Tout cela fait bien tragédie-bouffe où le bouffe domine d’une façon écrasante. Mais, au contraire de la première apparence qui suggère désordre et chaos et rien que cela, je crois de façon bien différente  que ce bouleversement constant, cette absence de sens que l’on croirait volontaire, – et qui l’est pour l’apparence première justement ! – dissimule une formidable réalité qui s’ébranle dans des dimensions bien supérieures à nous. Nous ne saisissons rien de ce qui nous est volontairement insaisissable, comme si le maître tout-puissant de cette folle agitation savait bien entendu que l’être humain, dans cette circonstance, ne ferait jouer que sa maladresse, sa suffisance, sa certitude de soi pour accentuer encore plus les caractères d’incompréhensibilité et d’incertitude des choses, et gâcher ainsi un désordre ma foi fort bien organisé en chaos prometteur.

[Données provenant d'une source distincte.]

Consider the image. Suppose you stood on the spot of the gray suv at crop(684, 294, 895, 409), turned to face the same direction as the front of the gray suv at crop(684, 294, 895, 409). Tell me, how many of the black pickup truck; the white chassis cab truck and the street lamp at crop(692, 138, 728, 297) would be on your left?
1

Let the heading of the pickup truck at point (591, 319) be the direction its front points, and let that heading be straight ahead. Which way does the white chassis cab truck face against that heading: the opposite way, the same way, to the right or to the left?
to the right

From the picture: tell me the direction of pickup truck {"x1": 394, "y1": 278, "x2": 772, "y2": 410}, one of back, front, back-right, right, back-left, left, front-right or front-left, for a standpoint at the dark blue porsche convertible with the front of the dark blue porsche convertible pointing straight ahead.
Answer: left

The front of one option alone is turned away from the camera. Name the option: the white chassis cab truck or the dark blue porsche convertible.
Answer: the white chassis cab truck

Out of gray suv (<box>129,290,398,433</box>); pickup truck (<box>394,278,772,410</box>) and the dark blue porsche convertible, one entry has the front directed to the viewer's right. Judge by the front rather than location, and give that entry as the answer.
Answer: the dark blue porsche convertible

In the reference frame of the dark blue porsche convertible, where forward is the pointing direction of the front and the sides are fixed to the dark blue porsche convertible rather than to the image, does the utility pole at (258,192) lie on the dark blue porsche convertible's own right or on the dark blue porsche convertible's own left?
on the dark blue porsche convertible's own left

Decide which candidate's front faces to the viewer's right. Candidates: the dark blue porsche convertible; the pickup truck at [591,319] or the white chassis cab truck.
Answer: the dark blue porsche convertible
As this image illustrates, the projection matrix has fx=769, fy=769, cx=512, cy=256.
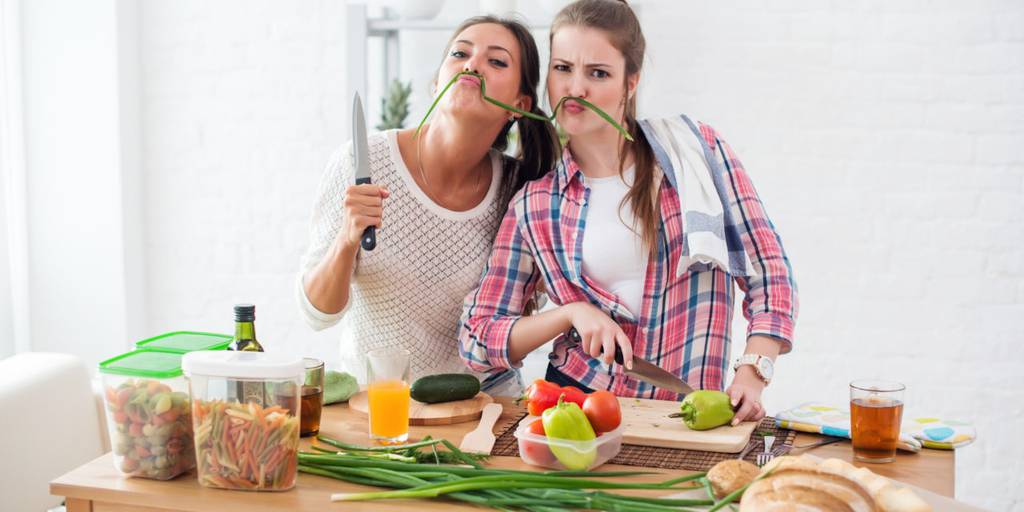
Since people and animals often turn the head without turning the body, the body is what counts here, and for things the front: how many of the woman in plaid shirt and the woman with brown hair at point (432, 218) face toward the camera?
2

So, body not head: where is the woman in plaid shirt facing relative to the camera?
toward the camera

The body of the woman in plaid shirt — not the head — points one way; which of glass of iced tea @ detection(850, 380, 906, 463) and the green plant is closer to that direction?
the glass of iced tea

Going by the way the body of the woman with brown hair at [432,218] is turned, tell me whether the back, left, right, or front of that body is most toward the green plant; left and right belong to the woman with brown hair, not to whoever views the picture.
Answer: back

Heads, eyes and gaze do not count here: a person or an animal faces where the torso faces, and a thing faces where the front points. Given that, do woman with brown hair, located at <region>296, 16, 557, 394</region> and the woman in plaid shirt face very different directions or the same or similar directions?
same or similar directions

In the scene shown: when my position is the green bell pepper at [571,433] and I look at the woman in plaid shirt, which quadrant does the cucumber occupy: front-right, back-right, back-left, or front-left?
front-left

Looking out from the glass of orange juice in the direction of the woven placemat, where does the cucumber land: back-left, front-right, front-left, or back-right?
front-left

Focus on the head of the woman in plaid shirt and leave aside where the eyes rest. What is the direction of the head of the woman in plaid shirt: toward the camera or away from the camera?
toward the camera

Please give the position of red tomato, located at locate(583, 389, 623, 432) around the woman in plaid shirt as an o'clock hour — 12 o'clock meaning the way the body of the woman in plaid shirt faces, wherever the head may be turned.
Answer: The red tomato is roughly at 12 o'clock from the woman in plaid shirt.

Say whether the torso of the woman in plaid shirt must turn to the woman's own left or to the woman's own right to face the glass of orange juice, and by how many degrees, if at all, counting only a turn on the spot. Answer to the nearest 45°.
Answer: approximately 45° to the woman's own right
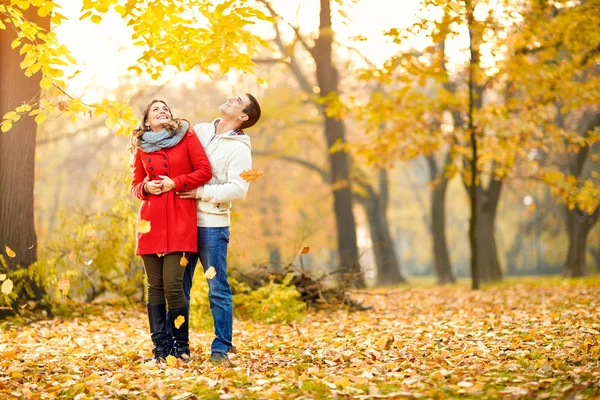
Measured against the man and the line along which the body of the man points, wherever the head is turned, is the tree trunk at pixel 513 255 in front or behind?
behind

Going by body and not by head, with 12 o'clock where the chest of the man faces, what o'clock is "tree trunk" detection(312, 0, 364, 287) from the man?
The tree trunk is roughly at 5 o'clock from the man.

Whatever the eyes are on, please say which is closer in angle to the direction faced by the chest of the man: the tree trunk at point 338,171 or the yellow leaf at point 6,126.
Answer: the yellow leaf

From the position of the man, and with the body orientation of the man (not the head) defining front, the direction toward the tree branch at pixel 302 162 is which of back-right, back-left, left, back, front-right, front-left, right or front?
back-right

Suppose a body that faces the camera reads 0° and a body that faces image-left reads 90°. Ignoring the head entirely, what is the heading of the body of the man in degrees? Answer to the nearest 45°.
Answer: approximately 45°

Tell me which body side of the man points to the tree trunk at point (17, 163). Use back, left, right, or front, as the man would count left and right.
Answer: right

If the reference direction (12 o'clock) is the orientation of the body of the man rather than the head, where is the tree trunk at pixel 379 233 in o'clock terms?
The tree trunk is roughly at 5 o'clock from the man.
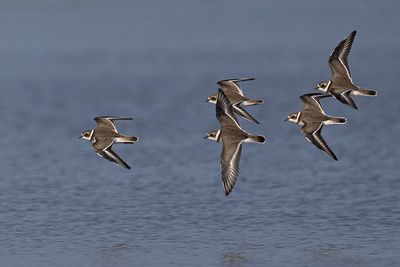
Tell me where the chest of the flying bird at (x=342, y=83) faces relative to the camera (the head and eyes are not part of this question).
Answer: to the viewer's left

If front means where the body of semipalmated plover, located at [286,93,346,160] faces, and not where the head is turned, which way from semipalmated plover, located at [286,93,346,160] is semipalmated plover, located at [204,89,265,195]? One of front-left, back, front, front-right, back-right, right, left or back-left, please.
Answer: front

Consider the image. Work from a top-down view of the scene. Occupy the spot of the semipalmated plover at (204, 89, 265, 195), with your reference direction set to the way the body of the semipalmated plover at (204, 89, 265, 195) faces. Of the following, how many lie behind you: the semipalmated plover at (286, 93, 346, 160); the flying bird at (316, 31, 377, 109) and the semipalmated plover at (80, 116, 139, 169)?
2

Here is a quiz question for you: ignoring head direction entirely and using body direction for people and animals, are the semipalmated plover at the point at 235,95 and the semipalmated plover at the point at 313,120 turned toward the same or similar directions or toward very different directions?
same or similar directions

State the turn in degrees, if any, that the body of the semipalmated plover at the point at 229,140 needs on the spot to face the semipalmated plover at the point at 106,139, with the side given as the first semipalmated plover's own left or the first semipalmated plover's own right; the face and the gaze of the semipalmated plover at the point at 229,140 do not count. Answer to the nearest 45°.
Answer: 0° — it already faces it

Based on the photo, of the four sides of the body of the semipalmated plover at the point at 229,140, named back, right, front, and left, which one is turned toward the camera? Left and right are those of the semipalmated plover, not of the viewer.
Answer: left

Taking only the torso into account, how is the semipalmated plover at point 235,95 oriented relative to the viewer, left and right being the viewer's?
facing to the left of the viewer

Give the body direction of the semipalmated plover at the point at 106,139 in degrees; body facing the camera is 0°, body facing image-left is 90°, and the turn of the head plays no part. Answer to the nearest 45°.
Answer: approximately 90°

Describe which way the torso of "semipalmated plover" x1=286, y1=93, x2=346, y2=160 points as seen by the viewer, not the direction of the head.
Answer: to the viewer's left

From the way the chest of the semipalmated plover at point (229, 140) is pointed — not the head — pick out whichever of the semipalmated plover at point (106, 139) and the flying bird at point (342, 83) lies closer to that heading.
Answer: the semipalmated plover

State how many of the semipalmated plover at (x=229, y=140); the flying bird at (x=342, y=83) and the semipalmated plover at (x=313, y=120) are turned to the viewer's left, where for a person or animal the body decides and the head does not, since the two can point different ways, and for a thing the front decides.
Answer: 3
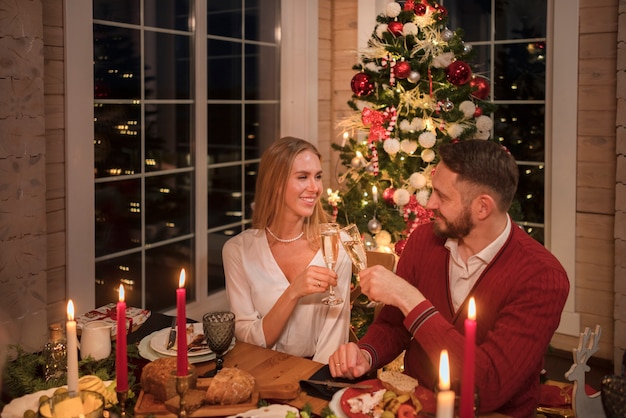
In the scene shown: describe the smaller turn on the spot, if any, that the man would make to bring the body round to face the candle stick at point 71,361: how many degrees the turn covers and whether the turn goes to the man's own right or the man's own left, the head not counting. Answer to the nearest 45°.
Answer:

Il s’agit de quelques-unes des circonstances les plus extraordinaires où il est préférable de choisir la posture de l’inconnaissance avec la confiance d’intuition que cela implique. Alors, le spectacle de désordre et de chaos, d’accumulation d’événements incroyables et improbables, prend tout son sens qui n’est certainement pas du domaine de notre raison suffisante. Nous sommes dans une de ces périodes de l’histoire, lorsqu’elle se fait métahistoire, du temps qui se contracte pour devenir métahistorique, pour acquérir une vitesse qui est bien au-delà de nos visions historiques habituelles.

Dans de telles conditions, la page est si barbouillée de traits impossibles à suivre qu’il est bien inutile, inutilement prétentieux veux-je dire, de vouloir y ajouter sa propre ligne. Il suffit d’observer ce chaos et, parfois, de saisir une ligne qui vous est désignée par votre intuition, et de vous dire alors que vous tenez une vérité-de-situation.